Décembre 2012
Sur la Terre comme au Ciel, et nulle part maintenant
Une fois au moins, Ernst Jünger ne résista pas au plaisir de se répéter. L’Occident aura engendré trois merveilles d’égale dignité, note-t-il deux fois dans ses Journaux : la Royal Navy, l’armée prussienne et la Compagnie de Jésus. Mais à sa première mention, le 1er avril 1945 (Feuillets de Kirchhorst), cette trinité apparaît… quaternaire : « la flotte anglaise, l’État-Major prussien, l’ordre des jésuites, la ville de Paris. »
Savourer ce mot capiteux exige un peu plus de temps que ne semble d’abord l’indiquer le franc plaisir qu’il suscite. Il faut en effet de respectables ressources d’humour noir pour oser une telle liste quand on a combattu comme officier allemand dans les deux guerres mondiales. Et le lecteur de Jünger imagine même ces ressources – inépuisables, s’il songe qu’au moment où l’auteur forme cette équation, à quelques jours de la proche capitulation allemande, l’armée prussienne en question a disparu depuis longtemps (et, le 20 juillet 1944, a de plus échoué à reprendre le pouvoir).
L'équation grecque
L’idée d’empire et ses traductions géopolitiques tracassent les philosophes depuis longtemps.
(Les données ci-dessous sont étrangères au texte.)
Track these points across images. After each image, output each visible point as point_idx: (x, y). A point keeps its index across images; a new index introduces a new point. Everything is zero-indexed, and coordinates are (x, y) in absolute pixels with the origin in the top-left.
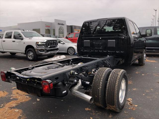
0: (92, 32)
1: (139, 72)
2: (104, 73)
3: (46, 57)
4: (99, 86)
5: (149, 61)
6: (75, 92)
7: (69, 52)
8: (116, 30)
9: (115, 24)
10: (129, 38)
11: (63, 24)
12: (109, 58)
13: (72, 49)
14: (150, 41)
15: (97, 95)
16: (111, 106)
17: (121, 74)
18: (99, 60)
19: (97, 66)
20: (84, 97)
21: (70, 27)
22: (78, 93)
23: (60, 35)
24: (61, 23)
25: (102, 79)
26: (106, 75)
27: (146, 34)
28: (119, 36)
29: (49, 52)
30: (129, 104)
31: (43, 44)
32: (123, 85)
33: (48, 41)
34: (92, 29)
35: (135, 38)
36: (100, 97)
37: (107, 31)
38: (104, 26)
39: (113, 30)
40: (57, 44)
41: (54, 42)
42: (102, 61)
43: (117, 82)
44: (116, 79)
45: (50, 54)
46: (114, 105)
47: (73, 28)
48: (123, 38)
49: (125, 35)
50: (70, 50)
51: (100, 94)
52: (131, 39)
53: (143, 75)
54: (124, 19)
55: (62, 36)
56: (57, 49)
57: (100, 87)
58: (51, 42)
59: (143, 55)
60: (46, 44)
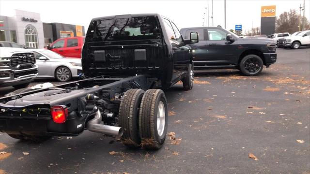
0: (103, 37)
1: (185, 99)
2: (135, 96)
3: (11, 87)
4: (129, 114)
5: (200, 82)
6: (94, 126)
7: (58, 76)
8: (146, 34)
9: (143, 24)
10: (166, 45)
11: (35, 19)
12: (138, 78)
13: (64, 70)
14: (200, 51)
15: (126, 128)
16: (147, 140)
17: (158, 95)
18: (123, 80)
19: (122, 89)
20: (109, 130)
21: (51, 26)
22: (99, 127)
23: (30, 43)
24: (29, 18)
25: (132, 103)
26: (137, 98)
27: (191, 40)
28: (150, 42)
29: (18, 77)
30: (171, 139)
31: (5, 60)
32: (161, 112)
33: (16, 55)
34: (102, 32)
35: (174, 45)
36: (131, 129)
37: (131, 35)
38: (124, 27)
39: (142, 33)
40: (35, 62)
41: (27, 58)
42: (129, 81)
43: (153, 105)
44: (152, 101)
45: (21, 81)
46: (150, 138)
47: (57, 27)
48: (157, 45)
49: (159, 41)
50: (60, 72)
51: (131, 126)
52: (169, 48)
53: (190, 102)
54: (157, 17)
55: (34, 44)
56: (35, 71)
57: (131, 116)
58: (21, 57)
59: (189, 73)
60: (12, 61)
Par la voix de Socrate, Platon se propose déjà une règle, une limite d’expansion territoriale à la cité : « tant que l’agrandissement ne compromettra pas l’unité de l’État [polis], qu’on l’agrandisse, mais pas au-delà » (La République, IV, 423b). Pour un Grec de sa génération, l’expérience récente a en effet acquis valeur de certitude inébranlable : face à l’empire perse plusieurs fois repoussé, la cité d’Athènes voit ses institutions confirmées comme un signe d’excellence – mais dans la guerre entre les cités grecques, elle se voit accusée par elles de les dégrader en sujets de son hégémonie. De cette époque date la grande perplexité de toute philosophie politique : pourquoi la même république connaît-elle deux existences de signe contraire, celle de la cité (expression géopolitique élémentaire : la boucle et le bouclier de ses remparts) et celle de l’empire (qui traverse, transgresse et soumet l’ailleurs) ?
Sous cette forme, amenée à son équation grecque la plus pure, la question nous hante fidèlement, y compris sur le mode de son déni : les États-Unis commencèrent leur carrière de puissance impériale au nom de la guerre aux empires et donnèrent même à cette conviction valeur doctrinale (l’« exceptionnalisme », Tocqueville passant pour avoir créé le mot, qui lui servait à évaluer le thème et le pathos américains de la Manifest Destiny ; mais l’« exception » qui nous intrigue n’a rien d’américain, qu’on pense au mythe panslaviste de la troisième Rome, où le nom propre qui signifie « hégémonie impériale » implique joliment que la puissance romaine ainsi revendiquée par Moscou via Byzance est légitime : Rome n’est pas une exception puisqu’il y en une troisième, Rome vaut règle ! Le nom propre sert ici une fonction inverse de sa fonction première : au lieu d’extraire un individu d’une série, il l’y inclut et le fond en elle – tous les peuples seraient « romains », ainsi procède l’exceptionnalisme de chaque nation, autrement dit le discours paranoïaque et bien rodé dans lequel toute cité déclare sa capacité à l’empire et la rationalise. « Moi seul je suis comme tous les autres » : limite pathologique de l’idéologie, son involontaire humour noir, celui pratiqué par les Hohenzollern quand ils revendiquaient leurs ancêtres… troyens).